Solicitud escrita. Presenta como lista numerada las líneas que van desde el comienzo de las filas hasta la línea que contiene "genus: Colubrina", ambas incluidas, y omite las líneas en blanco.

Filas de datos.
*-*-*

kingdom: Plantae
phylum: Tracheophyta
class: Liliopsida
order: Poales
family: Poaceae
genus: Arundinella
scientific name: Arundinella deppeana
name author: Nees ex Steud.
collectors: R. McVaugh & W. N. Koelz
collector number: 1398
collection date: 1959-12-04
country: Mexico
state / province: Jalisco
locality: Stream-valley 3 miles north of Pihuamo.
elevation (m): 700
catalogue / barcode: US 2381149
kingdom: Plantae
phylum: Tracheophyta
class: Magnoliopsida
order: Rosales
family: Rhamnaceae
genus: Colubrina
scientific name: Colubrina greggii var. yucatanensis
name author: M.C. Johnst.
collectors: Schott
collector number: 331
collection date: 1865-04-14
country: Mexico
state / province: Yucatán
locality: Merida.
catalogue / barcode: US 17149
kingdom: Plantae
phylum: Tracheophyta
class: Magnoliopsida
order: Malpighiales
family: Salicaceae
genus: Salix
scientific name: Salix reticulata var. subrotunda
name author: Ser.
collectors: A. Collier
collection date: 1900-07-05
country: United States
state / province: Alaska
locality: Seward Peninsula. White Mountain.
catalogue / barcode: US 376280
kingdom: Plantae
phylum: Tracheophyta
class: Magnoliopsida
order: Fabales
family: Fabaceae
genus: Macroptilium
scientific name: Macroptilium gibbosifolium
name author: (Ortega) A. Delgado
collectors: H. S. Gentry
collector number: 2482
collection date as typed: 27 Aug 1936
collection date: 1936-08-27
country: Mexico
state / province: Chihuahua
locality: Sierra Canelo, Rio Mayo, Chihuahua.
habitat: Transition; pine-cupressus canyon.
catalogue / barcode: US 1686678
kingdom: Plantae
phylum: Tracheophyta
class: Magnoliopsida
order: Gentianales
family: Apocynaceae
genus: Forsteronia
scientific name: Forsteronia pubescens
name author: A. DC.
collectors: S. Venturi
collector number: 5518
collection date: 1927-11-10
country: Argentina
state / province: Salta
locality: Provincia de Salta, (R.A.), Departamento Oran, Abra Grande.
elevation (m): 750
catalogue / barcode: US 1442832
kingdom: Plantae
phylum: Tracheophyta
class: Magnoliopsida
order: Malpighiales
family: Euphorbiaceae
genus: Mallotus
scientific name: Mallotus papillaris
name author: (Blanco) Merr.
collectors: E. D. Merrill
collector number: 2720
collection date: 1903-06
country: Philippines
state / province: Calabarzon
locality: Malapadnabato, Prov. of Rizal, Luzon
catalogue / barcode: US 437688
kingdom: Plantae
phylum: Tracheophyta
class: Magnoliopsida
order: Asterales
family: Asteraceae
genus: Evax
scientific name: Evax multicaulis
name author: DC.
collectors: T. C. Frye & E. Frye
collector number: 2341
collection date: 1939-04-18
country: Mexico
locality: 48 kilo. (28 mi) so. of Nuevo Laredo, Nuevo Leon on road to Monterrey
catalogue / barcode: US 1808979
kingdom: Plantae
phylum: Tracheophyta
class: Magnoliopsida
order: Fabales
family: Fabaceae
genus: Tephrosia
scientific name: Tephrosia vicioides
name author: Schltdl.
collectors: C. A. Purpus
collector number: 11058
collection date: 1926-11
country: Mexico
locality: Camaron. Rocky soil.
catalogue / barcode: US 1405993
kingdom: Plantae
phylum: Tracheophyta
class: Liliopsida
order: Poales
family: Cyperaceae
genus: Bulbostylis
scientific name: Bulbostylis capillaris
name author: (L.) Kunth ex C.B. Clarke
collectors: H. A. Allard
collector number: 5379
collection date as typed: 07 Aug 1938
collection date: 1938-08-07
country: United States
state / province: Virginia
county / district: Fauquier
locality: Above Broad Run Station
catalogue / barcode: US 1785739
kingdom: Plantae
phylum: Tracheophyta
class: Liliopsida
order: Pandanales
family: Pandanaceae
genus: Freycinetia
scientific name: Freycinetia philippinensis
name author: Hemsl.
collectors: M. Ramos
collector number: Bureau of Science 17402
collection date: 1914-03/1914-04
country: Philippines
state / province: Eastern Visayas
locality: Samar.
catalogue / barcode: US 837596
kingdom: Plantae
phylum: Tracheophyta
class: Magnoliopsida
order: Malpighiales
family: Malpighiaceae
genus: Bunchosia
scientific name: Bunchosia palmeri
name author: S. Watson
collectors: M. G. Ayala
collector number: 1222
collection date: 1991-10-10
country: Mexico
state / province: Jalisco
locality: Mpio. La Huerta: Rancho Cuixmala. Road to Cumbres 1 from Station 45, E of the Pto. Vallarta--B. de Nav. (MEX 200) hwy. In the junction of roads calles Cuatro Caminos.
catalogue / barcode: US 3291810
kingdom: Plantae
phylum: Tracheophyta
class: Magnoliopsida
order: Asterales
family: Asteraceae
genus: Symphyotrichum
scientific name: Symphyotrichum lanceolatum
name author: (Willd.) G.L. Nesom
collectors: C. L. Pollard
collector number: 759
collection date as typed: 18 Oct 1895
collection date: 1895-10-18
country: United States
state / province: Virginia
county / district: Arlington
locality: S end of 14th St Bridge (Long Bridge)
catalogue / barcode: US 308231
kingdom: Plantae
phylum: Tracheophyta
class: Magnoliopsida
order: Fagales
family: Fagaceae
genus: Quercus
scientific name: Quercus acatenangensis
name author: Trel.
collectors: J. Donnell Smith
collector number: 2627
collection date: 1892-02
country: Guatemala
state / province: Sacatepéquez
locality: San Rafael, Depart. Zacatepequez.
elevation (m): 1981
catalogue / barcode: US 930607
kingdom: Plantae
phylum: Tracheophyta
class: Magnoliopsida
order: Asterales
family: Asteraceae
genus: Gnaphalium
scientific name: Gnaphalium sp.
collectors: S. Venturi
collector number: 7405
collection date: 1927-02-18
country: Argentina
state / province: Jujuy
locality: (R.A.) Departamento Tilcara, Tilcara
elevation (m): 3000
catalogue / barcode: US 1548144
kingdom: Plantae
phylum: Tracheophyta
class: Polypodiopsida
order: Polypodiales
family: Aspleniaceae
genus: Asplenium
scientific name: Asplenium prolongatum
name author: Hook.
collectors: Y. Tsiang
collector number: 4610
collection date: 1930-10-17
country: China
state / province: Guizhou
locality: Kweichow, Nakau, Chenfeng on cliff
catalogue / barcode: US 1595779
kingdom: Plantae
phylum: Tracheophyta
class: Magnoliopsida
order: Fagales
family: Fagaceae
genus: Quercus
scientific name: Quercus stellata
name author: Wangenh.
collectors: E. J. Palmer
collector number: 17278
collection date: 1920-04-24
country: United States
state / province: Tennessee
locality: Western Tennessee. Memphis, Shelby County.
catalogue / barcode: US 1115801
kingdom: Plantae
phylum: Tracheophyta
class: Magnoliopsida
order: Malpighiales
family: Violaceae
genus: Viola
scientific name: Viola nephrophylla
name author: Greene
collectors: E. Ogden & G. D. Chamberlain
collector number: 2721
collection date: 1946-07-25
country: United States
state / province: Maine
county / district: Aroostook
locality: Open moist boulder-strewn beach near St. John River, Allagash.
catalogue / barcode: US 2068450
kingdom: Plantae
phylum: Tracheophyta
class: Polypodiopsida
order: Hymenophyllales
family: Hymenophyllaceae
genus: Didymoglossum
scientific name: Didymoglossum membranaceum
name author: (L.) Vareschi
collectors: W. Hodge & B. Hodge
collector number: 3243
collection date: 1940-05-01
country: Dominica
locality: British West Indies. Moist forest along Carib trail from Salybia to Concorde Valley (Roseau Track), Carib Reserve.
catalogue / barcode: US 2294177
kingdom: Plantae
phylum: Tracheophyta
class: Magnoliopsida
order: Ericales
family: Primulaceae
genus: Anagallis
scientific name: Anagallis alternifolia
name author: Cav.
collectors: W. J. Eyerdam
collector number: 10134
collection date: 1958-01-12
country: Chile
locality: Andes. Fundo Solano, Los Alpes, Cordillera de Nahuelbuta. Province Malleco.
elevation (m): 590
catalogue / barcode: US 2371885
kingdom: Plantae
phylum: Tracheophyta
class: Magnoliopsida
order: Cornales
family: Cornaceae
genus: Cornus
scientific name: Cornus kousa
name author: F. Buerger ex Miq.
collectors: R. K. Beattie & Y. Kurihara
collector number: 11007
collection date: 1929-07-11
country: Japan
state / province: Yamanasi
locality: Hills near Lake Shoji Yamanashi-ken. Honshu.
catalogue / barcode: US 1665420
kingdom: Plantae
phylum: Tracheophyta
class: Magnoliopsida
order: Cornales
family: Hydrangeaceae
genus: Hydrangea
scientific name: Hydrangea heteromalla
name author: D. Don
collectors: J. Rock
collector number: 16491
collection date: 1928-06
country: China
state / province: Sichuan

*-*-*

En respuesta.
1. kingdom: Plantae
2. phylum: Tracheophyta
3. class: Liliopsida
4. order: Poales
5. family: Poaceae
6. genus: Arundinella
7. scientific name: Arundinella deppeana
8. name author: Nees ex Steud.
9. collectors: R. McVaugh & W. N. Koelz
10. collector number: 1398
11. collection date: 1959-12-04
12. country: Mexico
13. state / province: Jalisco
14. locality: Stream-valley 3 miles north of Pihuamo.
15. elevation (m): 700
16. catalogue / barcode: US 2381149
17. kingdom: Plantae
18. phylum: Tracheophyta
19. class: Magnoliopsida
20. order: Rosales
21. family: Rhamnaceae
22. genus: Colubrina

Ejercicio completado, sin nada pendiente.